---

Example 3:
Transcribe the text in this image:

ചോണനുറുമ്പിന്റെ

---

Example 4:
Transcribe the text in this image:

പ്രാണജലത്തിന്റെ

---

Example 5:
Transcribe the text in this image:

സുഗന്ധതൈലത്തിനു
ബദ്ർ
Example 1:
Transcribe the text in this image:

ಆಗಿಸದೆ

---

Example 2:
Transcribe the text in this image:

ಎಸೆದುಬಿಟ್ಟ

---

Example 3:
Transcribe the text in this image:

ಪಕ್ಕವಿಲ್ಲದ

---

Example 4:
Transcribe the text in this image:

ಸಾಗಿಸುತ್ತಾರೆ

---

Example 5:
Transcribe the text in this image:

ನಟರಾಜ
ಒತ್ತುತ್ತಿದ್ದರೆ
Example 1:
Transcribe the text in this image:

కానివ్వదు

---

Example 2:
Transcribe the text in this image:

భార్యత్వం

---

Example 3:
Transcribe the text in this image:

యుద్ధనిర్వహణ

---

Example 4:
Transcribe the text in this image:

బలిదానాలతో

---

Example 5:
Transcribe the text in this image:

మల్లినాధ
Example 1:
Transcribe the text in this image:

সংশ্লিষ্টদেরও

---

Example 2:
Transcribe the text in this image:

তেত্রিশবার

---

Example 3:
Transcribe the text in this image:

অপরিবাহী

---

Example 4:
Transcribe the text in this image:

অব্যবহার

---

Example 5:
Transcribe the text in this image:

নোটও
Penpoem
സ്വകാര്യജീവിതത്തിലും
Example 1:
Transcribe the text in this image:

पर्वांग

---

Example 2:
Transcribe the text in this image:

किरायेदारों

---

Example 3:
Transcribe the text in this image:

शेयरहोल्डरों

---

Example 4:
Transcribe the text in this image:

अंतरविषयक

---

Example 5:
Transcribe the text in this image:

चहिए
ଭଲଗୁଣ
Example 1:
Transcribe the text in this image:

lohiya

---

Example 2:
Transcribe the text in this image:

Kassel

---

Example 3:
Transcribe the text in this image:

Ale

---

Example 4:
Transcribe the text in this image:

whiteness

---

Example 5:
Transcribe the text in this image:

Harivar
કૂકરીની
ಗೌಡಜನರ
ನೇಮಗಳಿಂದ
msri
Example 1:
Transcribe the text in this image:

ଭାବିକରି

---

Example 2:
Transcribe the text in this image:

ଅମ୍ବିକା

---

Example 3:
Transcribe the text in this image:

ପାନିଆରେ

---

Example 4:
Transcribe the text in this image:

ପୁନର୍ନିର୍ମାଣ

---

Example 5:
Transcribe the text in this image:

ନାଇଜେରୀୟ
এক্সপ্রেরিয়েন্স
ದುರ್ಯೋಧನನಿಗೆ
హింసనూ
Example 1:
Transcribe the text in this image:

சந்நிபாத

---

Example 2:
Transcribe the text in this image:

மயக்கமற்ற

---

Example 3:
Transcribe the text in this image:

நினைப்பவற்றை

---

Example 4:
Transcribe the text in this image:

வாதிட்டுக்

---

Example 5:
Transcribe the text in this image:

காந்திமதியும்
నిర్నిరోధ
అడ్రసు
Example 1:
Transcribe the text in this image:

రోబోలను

-.-.-

Task item: Write out each entry once more, exactly as it was given.

Response box:
---

Example 3:
Transcribe the text in this image:

ചോണനുറുമ്പിന്റെ

---

Example 4:
Transcribe the text in this image:

പ്രാണജലത്തിന്റെ

---

Example 5:
Transcribe the text in this image:

സുഗന്ധതൈലത്തിനു
ബദ്ർ
Example 1:
Transcribe the text in this image:

ಆಗಿಸದೆ

---

Example 2:
Transcribe the text in this image:

ಎಸೆದುಬಿಟ್ಟ

---

Example 3:
Transcribe the text in this image:

ಪಕ್ಕವಿಲ್ಲದ

---

Example 4:
Transcribe the text in this image:

ಸಾಗಿಸುತ್ತಾರೆ

---

Example 5:
Transcribe the text in this image:

ನಟರಾಜ
ಒತ್ತುತ್ತಿದ್ದರೆ
Example 1:
Transcribe the text in this image:

కానివ్వదు

---

Example 2:
Transcribe the text in this image:

భార్యత్వం

---

Example 3:
Transcribe the text in this image:

యుద్ధనిర్వహణ

---

Example 4:
Transcribe the text in this image:

బలిదానాలతో

---

Example 5:
Transcribe the text in this image:

మల్లినాధ
Example 1:
Transcribe the text in this image:

সংশ্লিষ্টদেরও

---

Example 2:
Transcribe the text in this image:

তেত্রিশবার

---

Example 3:
Transcribe the text in this image:

অপরিবাহী

---

Example 4:
Transcribe the text in this image:

অব্যবহার

---

Example 5:
Transcribe the text in this image:

নোটও
Penpoem
സ്വകാര്യജീവിതത്തിലും
Example 1:
Transcribe the text in this image:

पर्वांग

---

Example 2:
Transcribe the text in this image:

किरायेदारों

---

Example 3:
Transcribe the text in this image:

शेयरहोल्डरों

---

Example 4:
Transcribe the text in this image:

अंतरविषयक

---

Example 5:
Transcribe the text in this image:

चहिए
ଭଲଗୁଣ
Example 1:
Transcribe the text in this image:

lohiya

---

Example 2:
Transcribe the text in this image:

Kassel

---

Example 3:
Transcribe the text in this image:

Ale

---

Example 4:
Transcribe the text in this image:

whiteness

---

Example 5:
Transcribe the text in this image:

Harivar
કૂકરીની
ಗೌಡಜನರ
ನೇಮಗಳಿಂದ
msri
Example 1:
Transcribe the text in this image:

ଭାବିକରି

---

Example 2:
Transcribe the text in this image:

ଅମ୍ବିକା

---

Example 3:
Transcribe the text in this image:

ପାନିଆରେ

---

Example 4:
Transcribe the text in this image:

ପୁନର୍ନିର୍ମାଣ

---

Example 5:
Transcribe the text in this image:

ନାଇଜେରୀୟ
এক্সপ্রেরিয়েন্স
ದುರ್ಯೋಧನನಿಗೆ
హింసనూ
Example 1:
Transcribe the text in this image:

சந்நிபாத

---

Example 2:
Transcribe the text in this image:

மயக்கமற்ற

---

Example 3:
Transcribe the text in this image:

நினைப்பவற்றை

---

Example 4:
Transcribe the text in this image:

வாதிட்டுக்

---

Example 5:
Transcribe the text in this image:

காந்திமதியும்
నిర్నిరోధ
అడ్రసు
Example 1:
Transcribe the text in this image:

రోబోలను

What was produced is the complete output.